“Waktu yang lama ini, yang mungkin bagi kamu
bersamanya terlalu begitu singkat. Tapi waktu yang menurutku sangatlah lama
ini, sama sekali nggak pernah aku lalui dengan mudah.“
Menurut kamu, meninggalkan itu mudah? Enggak, itu
hal yang sangat sulit. Bahkan aku benci akan hal itu. Aku benci mengucap
selamat tinggal dan selamat jalan. Aku benci membasuh kenangan demi kenangan
yang sudah melekat begitu eratnya pada diriku ini. Hingga pada ujungnya aku hanya berakhir dalam kepura-puraan.
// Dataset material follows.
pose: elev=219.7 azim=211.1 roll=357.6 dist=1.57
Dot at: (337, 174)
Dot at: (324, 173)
Aku pura-pura mengikhlaskan. Aku pura-pura nggak terluka. Aku pura-pura
tersenyum ketika melihat kamu bersamanya. Aku pura-pura tetap berjalan ke
depan.
Ketika kamu berpaling, aku kembali. Ya, aku kembali
ke tempat dimana kita pertama kali bertemu. Tapi sayangnya, kamu nggak pernah tahu. Entahlah itu karena kamu nggak peka atau memang kamu nggak perduli. Atau mungkin saja keduanya.
Perpisahan itu hanya aku simpan di dalam mesin waktu. Mungkin mesin waktu itu tak akan pernah mau memutar waktu untuk aku. Atau mungkin mesin waktu itu juga tak akan pernah mau mengembalikan aku pada masa laluku.
Perpisahan itu hanya aku simpan di dalam mesin waktu. Mungkin mesin waktu itu tak akan pernah mau memutar waktu untuk aku. Atau mungkin mesin waktu itu juga tak akan pernah mau mengembalikan aku pada masa laluku.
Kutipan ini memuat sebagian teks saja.